Of course, this is all probably making out the film to be a lot more exciting than it ultimately is. I sure hope you like grey and slightly lighter grey, because that’s the most of what you’re gonna get for colour palettes for the majority of the out-at-sea footage. I shouldn’t even need to bring this up but apparently I do if this is to believed: A single tone for the footage makes things real difficult to keep up with for any real length of time. Yeah, we get the occasional light filter to change things up and there’s the on-shore scenery of course, but for the rest of it we’re watching a film that could rightfully call itself 50 Shades Of Grey. If that joke sounded stupid to you as well, then know it that it at least hurts less than the aneurysm I had trying to suppress it. This ends up making the ‘action’ scenes pretty boring as a result. While not helped by its proximity to the also-troubled In The Heart Of The Sea, the boat scenes still aren’t all that impressive. Not just because of the aforementioned bland visuals, but also because of how unengaging the performances are. They’re pretty stock for an ocean-set action movie, complete with not one but two instances of showing orders being repeated all the way through the ship. And then there’s Casey Affleck as the engineer, who is so flat you’d think he was still walking through the desert in a Gus Van Sant production.

And speaking of all things operating under tremendous pretences, usually involving skill, the closest this film gets to having any kind of spice is its approach to the core theme of one’s own compassion for another and the drive to save that person’s life above their own. The film has an opportunity to delve into a base level bit of metaphysics, given how its vague religious undertones and how it mentions the bar more than Alfred Lord Tennyson’s Crossing The Bar. Unfortunately, it dodges any look into the reasoning of selfless sacrifice and instead just acknowledges that it’s the right thing to do. I’d normally let loose with all the No Duh!s I have saved up, except the film does it for me by making the main person who thinks that Bernie et al. should be doing it initially (namely, Miriam) into easily the most illogical character in the film. Yeah, not only is she is completely pointless in her very existence within the story, she is also shown as being stupid for stupid reasons. Some of it is warranted, like her worry about Bernie being out at sea, but the character seems to be straight-up ignorant of the fact that such a danger was likely and entirely to be expected when you marry a Coast Guard. Even if she was being useful, or just not here at all, this film still just wants to show that sacrifice… exists. Well, whoopty-friggin’-doo Disney, but knowing your current track record concerning tougher subjects in your films, this ain’t good enough.

All in all, this is the kind of Disneyfied dramatic slop that, after Saving Mr. Banks and their fantastic run of films from last year, I thought they wouldn’t return to for a little while longer.
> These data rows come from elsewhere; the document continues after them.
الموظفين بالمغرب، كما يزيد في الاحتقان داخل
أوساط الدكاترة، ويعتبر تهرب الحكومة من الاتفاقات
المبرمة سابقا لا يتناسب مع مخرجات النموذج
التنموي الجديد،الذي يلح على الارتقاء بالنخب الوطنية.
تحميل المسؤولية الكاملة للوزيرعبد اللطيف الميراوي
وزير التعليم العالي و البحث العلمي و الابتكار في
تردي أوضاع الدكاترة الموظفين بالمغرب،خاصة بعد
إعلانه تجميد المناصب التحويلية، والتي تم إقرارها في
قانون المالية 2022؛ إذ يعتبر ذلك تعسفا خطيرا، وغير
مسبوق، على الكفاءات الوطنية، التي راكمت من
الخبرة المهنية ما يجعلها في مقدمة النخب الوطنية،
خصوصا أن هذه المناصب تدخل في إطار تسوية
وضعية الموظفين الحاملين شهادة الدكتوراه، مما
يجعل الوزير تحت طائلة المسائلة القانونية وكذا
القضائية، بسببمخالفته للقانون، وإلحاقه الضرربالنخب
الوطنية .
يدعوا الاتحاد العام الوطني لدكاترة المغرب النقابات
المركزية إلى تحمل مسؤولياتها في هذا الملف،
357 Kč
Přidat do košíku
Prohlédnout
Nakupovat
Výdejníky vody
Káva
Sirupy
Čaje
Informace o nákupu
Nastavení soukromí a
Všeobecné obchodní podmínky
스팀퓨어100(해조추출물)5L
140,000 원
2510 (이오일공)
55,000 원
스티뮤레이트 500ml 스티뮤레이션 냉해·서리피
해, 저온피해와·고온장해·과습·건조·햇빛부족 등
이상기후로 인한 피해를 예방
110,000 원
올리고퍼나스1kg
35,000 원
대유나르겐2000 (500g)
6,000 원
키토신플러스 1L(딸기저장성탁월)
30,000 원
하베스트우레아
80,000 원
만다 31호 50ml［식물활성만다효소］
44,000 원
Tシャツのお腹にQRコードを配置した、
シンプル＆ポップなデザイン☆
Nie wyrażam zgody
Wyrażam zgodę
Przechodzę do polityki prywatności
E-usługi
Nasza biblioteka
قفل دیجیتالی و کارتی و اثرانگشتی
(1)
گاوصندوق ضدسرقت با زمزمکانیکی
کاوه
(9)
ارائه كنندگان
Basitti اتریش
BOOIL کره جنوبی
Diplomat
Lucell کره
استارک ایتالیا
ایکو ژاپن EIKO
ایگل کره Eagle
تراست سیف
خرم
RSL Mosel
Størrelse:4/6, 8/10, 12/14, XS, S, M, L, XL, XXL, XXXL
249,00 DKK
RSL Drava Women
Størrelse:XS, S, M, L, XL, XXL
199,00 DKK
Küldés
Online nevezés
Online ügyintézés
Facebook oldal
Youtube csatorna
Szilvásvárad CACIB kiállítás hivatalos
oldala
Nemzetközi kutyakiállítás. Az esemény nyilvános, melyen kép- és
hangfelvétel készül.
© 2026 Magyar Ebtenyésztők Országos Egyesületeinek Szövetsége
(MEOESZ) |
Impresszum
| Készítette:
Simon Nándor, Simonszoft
The actors are woefully miscast, most notably Chris Pine as the awkward by-the-book worker, the writing skirts emotional investment for misguided exposition and the action, while nice looking in places, is held back by the incessantly grey footage taken. It can feel like staring an unnaturally rippling piece of drywall before too long. It’s worse than 13 Hours as, even if their respective portrayals of real-life events are both bare bones, 13 Hours at least had a germ of an idea behind it. Still, this doesn’t feel like it is totally misguided like Carol, just lame and a bit useless. As such, it ranks below that.